Information provided below:

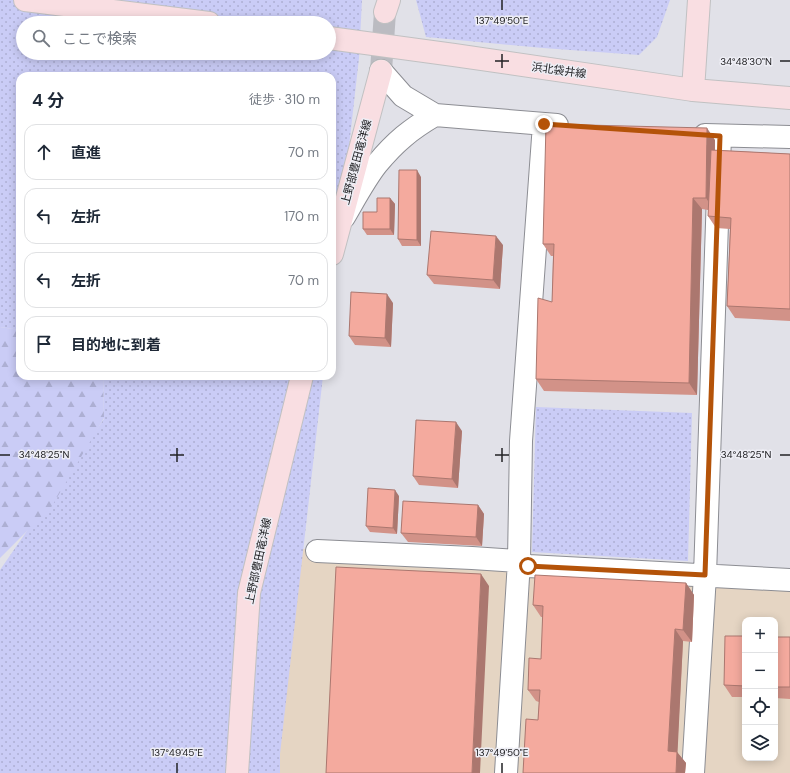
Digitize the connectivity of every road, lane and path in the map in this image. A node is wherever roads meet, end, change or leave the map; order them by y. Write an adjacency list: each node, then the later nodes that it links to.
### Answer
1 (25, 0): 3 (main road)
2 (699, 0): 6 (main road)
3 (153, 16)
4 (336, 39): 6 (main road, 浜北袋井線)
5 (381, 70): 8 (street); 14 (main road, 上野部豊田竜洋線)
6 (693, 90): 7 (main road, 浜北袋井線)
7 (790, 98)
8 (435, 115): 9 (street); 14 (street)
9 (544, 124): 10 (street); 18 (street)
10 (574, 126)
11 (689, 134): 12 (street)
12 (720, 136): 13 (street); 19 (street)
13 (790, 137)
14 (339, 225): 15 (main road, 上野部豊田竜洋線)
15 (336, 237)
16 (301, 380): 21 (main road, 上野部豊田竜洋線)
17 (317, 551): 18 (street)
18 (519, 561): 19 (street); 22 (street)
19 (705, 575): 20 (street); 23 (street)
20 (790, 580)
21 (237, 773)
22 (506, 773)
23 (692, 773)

End of Information provided.

> [Your task]
Give back the data exactly. Pictures stay out.

> [Written response]
Digitize the connectivity of every road, lane and path in the map in this image. A node is wherever roads meet, end, change or leave the map; order them by y. Write an adjacency list: each node, then the later nodes that it links to.
### Answer
1 (25, 0): 3 (main road)
2 (699, 0): 6 (main road)
3 (153, 16)
4 (336, 39): 6 (main road, 浜北袋井線)
5 (381, 70): 8 (street); 14 (main road, 上野部豊田竜洋線)
6 (693, 90): 7 (main road, 浜北袋井線)
7 (790, 98)
8 (435, 115): 9 (street); 14 (street)
9 (544, 124): 10 (street); 18 (street)
10 (574, 126)
11 (689, 134): 12 (street)
12 (720, 136): 13 (street); 19 (street)
13 (790, 137)
14 (339, 225): 15 (main road, 上野部豊田竜洋線)
15 (336, 237)
16 (301, 380): 21 (main road, 上野部豊田竜洋線)
17 (317, 551): 18 (street)
18 (519, 561): 19 (street); 22 (street)
19 (705, 575): 20 (street); 23 (street)
20 (790, 580)
21 (237, 773)
22 (506, 773)
23 (692, 773)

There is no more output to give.